The jury have done their work and until June 10th we all have the chance to not only view all submitted entries. But also disagree with the jury’s decisions.
It’s why jury’s make decisions!
The first thing to say is that the exhibition does resemble in certain respects a car park – the “air side” of the hangar being taken up by a continuous string of automobiles and motorbikes. German engineering in its most universally recognisable form.
Yet judging from what else is on show Germany isn’t too sluggish when it comes to producing taps and shower heads either.
But it’s not all high end industrial design.
There are some wonderful examples of graphic design, small, playful items intended to make our daily life that little bit easier. And a stuffed felt rhino and elephant called Ronny and Peggy.
The problem however with displaying shower heads, notebooks and stuffed animals in a space such as Tempelhof, is that they are tiny.
The exhibition hanger isn’t particularly well filled as it is, and the large number of smaller objects means that if one isn’t careful one runs the risk of drowning in space.

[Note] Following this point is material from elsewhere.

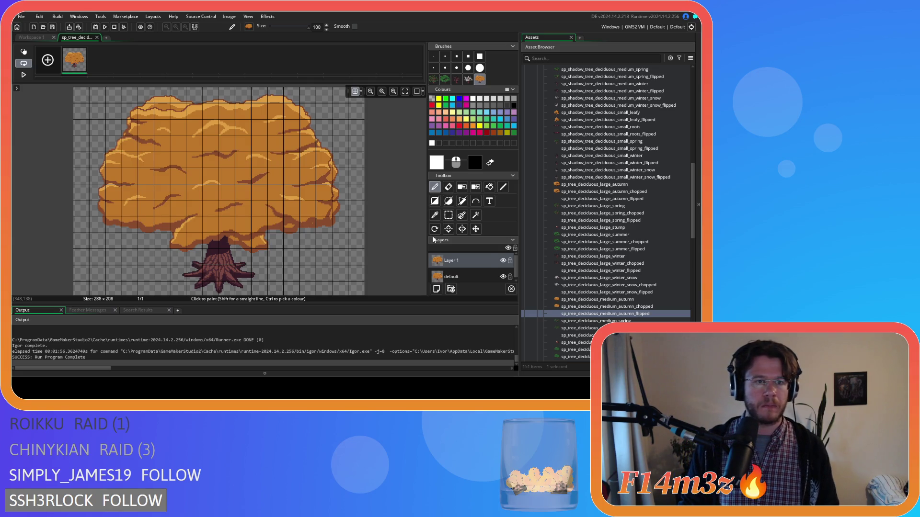
key(ctrl+z)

Understandably keen as the organisers are to use the whole hangar – they may have been better advised to have only used 75% or so of the room. Or maybe they are just expecting an awful lot of visitors.
The section that most interested us was of course the furniture; and there we must say there wasn’t a great deal that caught our attention. Bao by EOOS for Walter Knoll still rocks our boat and, in our opinion, has rightly been nominated.
Otherwise the furniture section just looked tired and uninspired. We really missed any obvious signs of innovation.
What for us was also missing from the exhibition was the entries from younger design studios and producers.
Part of the DMY concept for the Designpreis is and was that through the reduced entry price more younger studios and producers should be motivated to participate.
We didn’t see them. Or at least not any where near as many as one would have expected.
It was admittedly quite dark in the hangar when we were there.
But we still managed to see all the products from Germany’s industrial elite.
But not those from the next generation.
This may however not be DMY’s fault alone. The condition that all submissions must have been awarded a prize by a regional design award of course means that if the young studios aren’t entering – and winning – design competitions in Bavaria, Sachsen or Saarland; then entry to the Bundespreis can be free. They still couldn’t enter.
And so maybe the time is rife to take a closer look at the regional contests and make a sober judgment as to how fair and democratic they are.
Design and innovation are after all a major economic factor in Germany.
As we say the hall did seem quite empty.
While this may have been to do with the vast scale of the hangar, we feel to suggest this as the main reason would be over generous to the organisers.
We’ve not seen any official figures as to how many entries were submitted, but we’ve got unofficial figures that seem confirmed by a quick look around the exhibition. And they all suggest the number of received entries is well below the expected.
As in “well below”
But as we say we’ve not seen any official figures. Once we have we’ll be better placed to assess and analyse if expectations were reached. And if not, why not.
The success or failure of a design prize however isn’t decided by the number of entries alone – but by the quality of the winners that come out.
If the winners reflect the true quality of a country’s design output – then job done.
We’ll all be better placed to judge when the winners are announced in October.
And until Sunday June 10th we all have the chance to make a first impression.